As we look across your strategic clients, what does your penetration of wallet share on those clients? I have to think it's probably really small, maybe a couple of percentage, is that right?
- CFO, Principal Accounting Officer, EVP, Treasurer
It's still small. I think I've used this statistic, if I look at my existing customer base, we're probably only 20 to 30% penetrated in terms of what we believe they want to do with us. And obviously with some of our older clients, we're more than 20 or 30%, but we want to log strategic deals recently where we're very low single-digit in terms of penetration, so we have a lot of opportunity just in our existing customer base, and that's why I mentioned that we expect the vast majority in our growth in 2006 to come from customers who are with us today. And I think that will always be the case because remember, when we win a new customer it takes three to six months before you really hit the inflection point on growth, and obviously because we have won so many strategic accounts over the last couple years, we're in that type of growth phase for a large number of them. And because we're running at a lower operating margin than many others in the industry, we've been very successful at actually growing these relationships because we can invest in the client partners, the industry expertise, all the things that help grow relationships quickly.
- Analyst
Okay, and not to put you guys on the spot, but as you consistently grow an order of magnitude faster than the industry and faster than budget growth, who's getting squeezed out? Who are you replacing, in effect?
- President, CEO
The way to look at it is-- if you look at it from the demand perspective, the demand is very strong. Are we anywhere near servicing all the demand that exists in the market? No. The way to address the demand is, what have you got in order to deliver the two key components are, do you have a good solid management team, and do you have the people to deliver results? So if you continuously invest in the management team, both in terms the expertise and the depth and breadth, as well as sufficient number of people that are trained and available, you can meet the demand. So it's typically these three components and demand is a given. The supply side you manage is a good management team. And manage the utilization of resources that are trained and available at all points in time.

**JOB:**
Decide whether each statement below agrees with the call transcript. Answer yes or no for each, and quote the words of the transcript that decide it.
1. The company's existing customer base is estimated to be only 20 to 30% penetrated.
2. Most of the growth expected in 2006 is to come from new customers.
3. The company is servicing nearly all the demand in the market.

**INPUT DATA:**
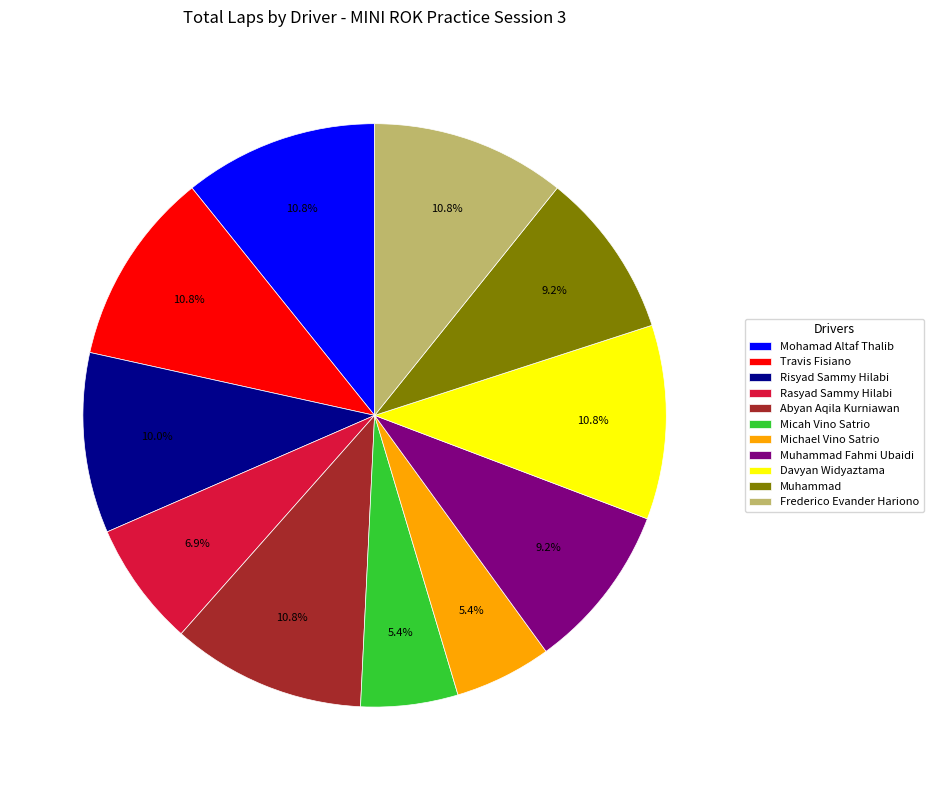

Does Micah Vino Satrio represent more than half of the total?

No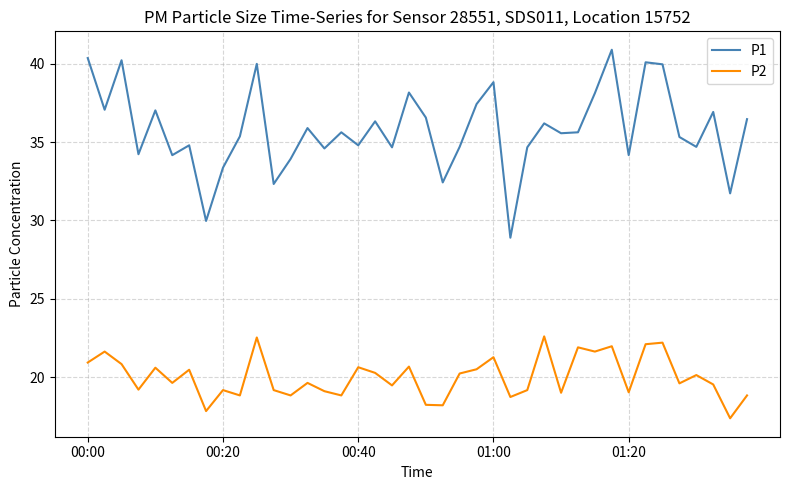

What is the difference between the maximum and minimum values in the P1 series?

12.0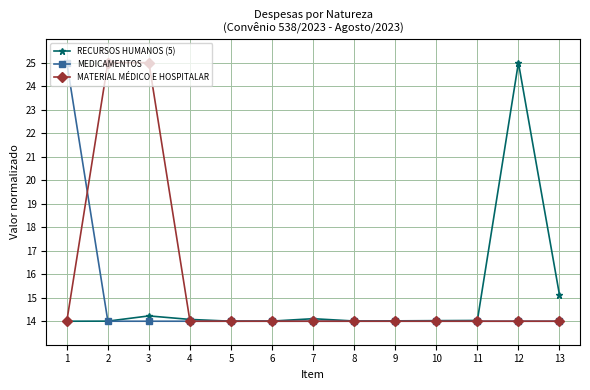

What is the spread (max minus min) of values at 1?

11.0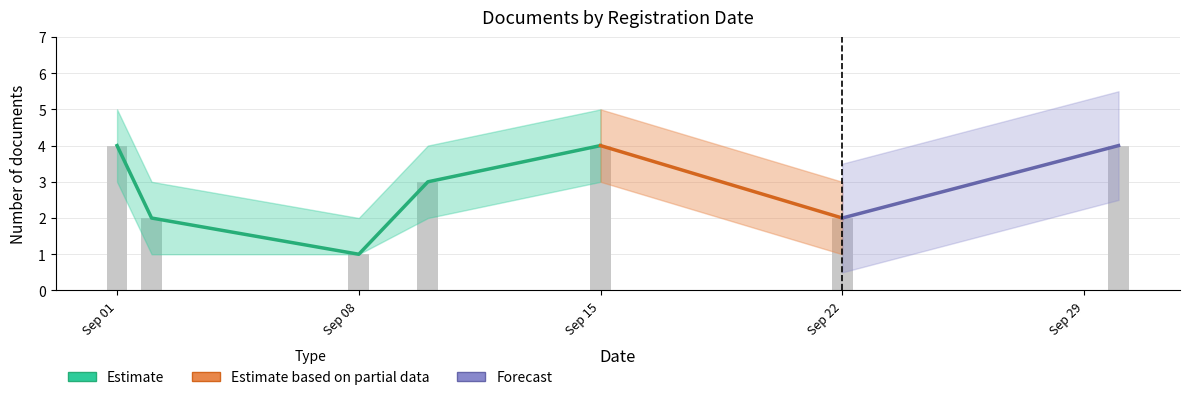

What is the maximum value shown in the chart?

5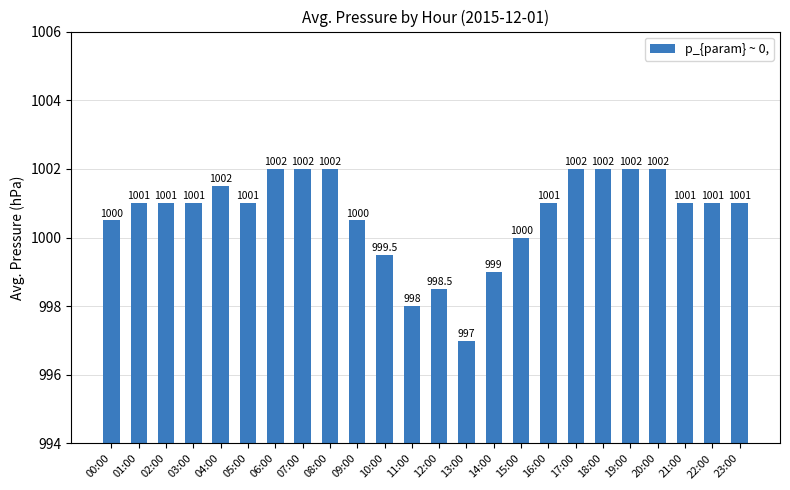

Reading left to right, extract all data points from this chart.

00:00=1000.5	01:00=1001.0	02:00=1001.0	03:00=1001.0	04:00=1001.5	05:00=1001.0	06:00=1002.0	07:00=1002.0	08:00=1002.0	09:00=1000.5	10:00=999.5	11:00=998.0	12:00=998.5	13:00=997.0	14:00=999.0	15:00=1000.0	16:00=1001.0	17:00=1002.0	18:00=1002.0	19:00=1002.0	20:00=1002.0	21:00=1001.0	22:00=1001.0	23:00=1001.0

**SOLUTION:**
1. Yes: "we're probably only 20 to 30% penetrated in terms of what we believe they want to do with us"
2. No: "we expect the vast majority in our growth in 2006 to come from customers who are with us today"
3. No: "Are we anywhere near servicing all the demand that exists in the market? No."